Michigan's gerrymandered electoral map drawn up after the 2010 redistricting was just found unconstitutional, joining Pennsylvania. There is also a current supreme court case regarding the gerrymandered maps of North Carolina and Maryland.

What states will have different maps from those used in the 2016 elections? And which ones may be redrawn pending ongoing litigation?

Looks like as of 5/3/2019 Ohio joins the list

  • Doesn't the US census get factored into redrawing electoral maps? If so, wouldn't the answer be all of them? Apr 26, 2019 at 20:29
  • 2
    @DenisdeBernardy But the US census results from 2020 won’t be used to draw the maps for the November 2020 election. The census will begin in April 2020, but the redistricting results won’t be sent to the states until March 2021. Apr 26, 2019 at 21:53
  • It seems to me you're asking two different questions. And your 2nd question isn't terribly good, because legal precedents may lead to cases that aren't currently "pending ongoing litigation". According to an opinion in the Atlantic "After 2021, such cases could include Republican-controlled Florida and Georgia, as well as states under possible Democratic control, such as Minnesota and Virginia." theatlantic.com/ideas/archive/2019/03/… Apr 29, 2019 at 13:26

1 Answer 1


The states which will have different electoral maps in 2020 than they did in 2016 are North Carolina and Pennsylvania. In North Carolina, this is thanks to the 2017 Supreme Court decision which found that the gerrymander violated equal protection.

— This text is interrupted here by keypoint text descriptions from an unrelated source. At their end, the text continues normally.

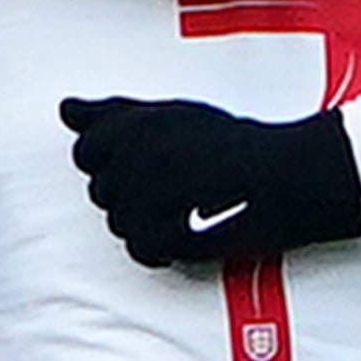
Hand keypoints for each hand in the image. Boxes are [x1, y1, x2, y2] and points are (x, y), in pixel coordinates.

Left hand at [60, 95, 360, 271]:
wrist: (296, 175)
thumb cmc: (234, 145)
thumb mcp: (175, 116)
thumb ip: (116, 113)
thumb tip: (64, 109)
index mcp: (142, 122)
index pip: (86, 152)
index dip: (110, 166)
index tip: (148, 167)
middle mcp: (145, 153)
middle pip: (101, 192)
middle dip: (130, 198)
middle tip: (178, 191)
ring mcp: (160, 194)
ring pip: (119, 224)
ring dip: (148, 225)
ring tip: (187, 212)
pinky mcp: (175, 230)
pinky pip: (141, 249)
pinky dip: (160, 251)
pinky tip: (185, 238)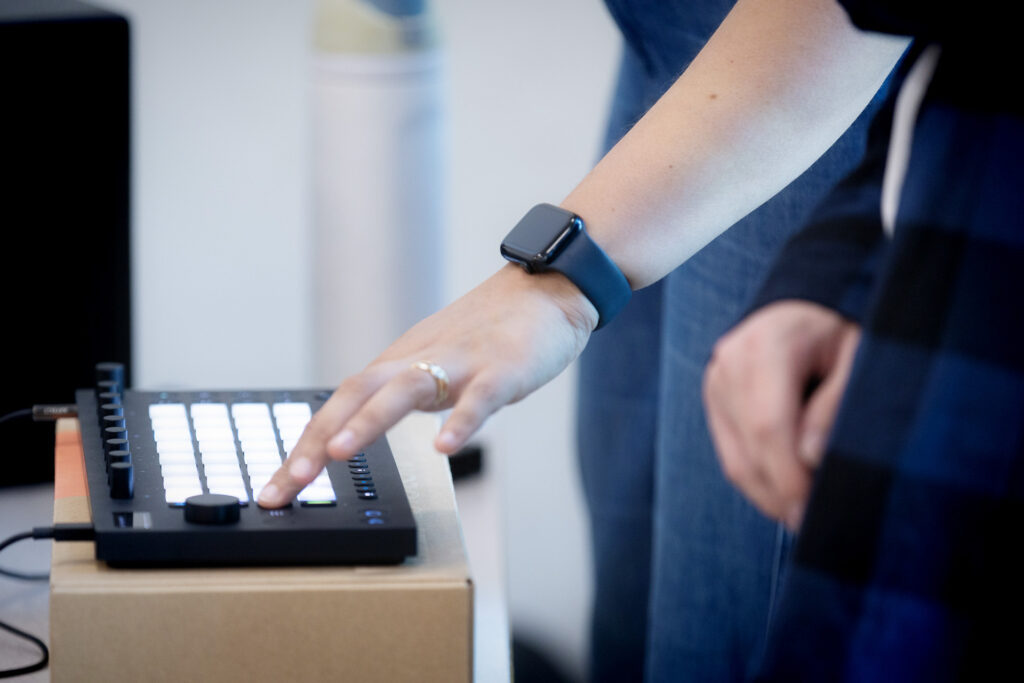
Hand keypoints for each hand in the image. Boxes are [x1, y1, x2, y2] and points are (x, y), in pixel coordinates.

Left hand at [257, 264, 597, 507]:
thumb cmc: (490, 332)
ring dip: (368, 421)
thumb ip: (399, 394)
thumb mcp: (434, 363)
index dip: (306, 446)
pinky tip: (445, 448)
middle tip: (288, 482)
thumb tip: (361, 430)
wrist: (545, 289)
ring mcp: (460, 364)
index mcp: (400, 363)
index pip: (339, 404)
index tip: (278, 488)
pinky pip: (478, 398)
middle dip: (317, 439)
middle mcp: (419, 359)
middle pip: (356, 393)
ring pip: (405, 390)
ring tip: (340, 453)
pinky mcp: (502, 370)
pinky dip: (460, 422)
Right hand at [702, 300, 859, 528]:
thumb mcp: (859, 355)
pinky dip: (759, 482)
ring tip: (804, 518)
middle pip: (750, 448)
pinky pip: (732, 455)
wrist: (805, 305)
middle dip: (782, 495)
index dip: (789, 476)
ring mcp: (716, 381)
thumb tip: (810, 458)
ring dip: (770, 496)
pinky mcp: (714, 399)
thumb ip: (837, 403)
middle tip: (815, 526)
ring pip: (736, 459)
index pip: (769, 424)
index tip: (813, 512)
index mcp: (768, 345)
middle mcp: (730, 362)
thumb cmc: (842, 331)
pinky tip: (786, 497)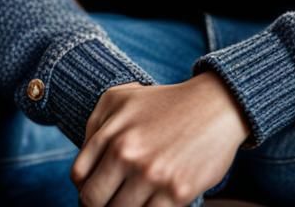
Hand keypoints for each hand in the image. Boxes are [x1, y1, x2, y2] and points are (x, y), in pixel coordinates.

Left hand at [70, 70, 250, 205]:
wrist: (215, 106)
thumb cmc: (165, 102)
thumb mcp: (121, 98)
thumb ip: (94, 126)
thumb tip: (83, 165)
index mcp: (112, 134)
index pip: (80, 178)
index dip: (86, 187)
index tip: (101, 186)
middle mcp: (128, 154)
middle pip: (93, 202)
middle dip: (101, 203)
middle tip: (115, 197)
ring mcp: (152, 176)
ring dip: (126, 206)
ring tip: (137, 195)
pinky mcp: (177, 193)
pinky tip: (154, 199)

In Pennsylvania, this is as a result of a 2018 ruling by the Pennsylvania Supreme Court, later upheld by the Supreme Court.

Below is a map I've cobbled together from the 2016 and 2020 election maps from Wikipedia. The lines in blue are from 2016, and the lines in red are the districts for use in 2020, allowing us to clearly see any changes.

enter image description here Adapted from Kurykh, Mr. Matté / CC BY-SA & Kingofthedead / Public domain

To go through the other states which have been mentioned; these were fairly doomed after the July 2019 decision on Maryland's gerrymandered districts. From page 30 of the ruling:

We conclude that partisan gerrymandering claims present political questions beyond the reach of the federal courts. Federal judges have no license to reallocate political power between the two major political parties, with no plausible grant of authority in the Constitution, and no legal standards to limit and direct their decisions.

Subsequently, the Supreme Court ruled that Michigan's 2016 congressional districts were to be used in the 2020 election, and similarly, Ohio's.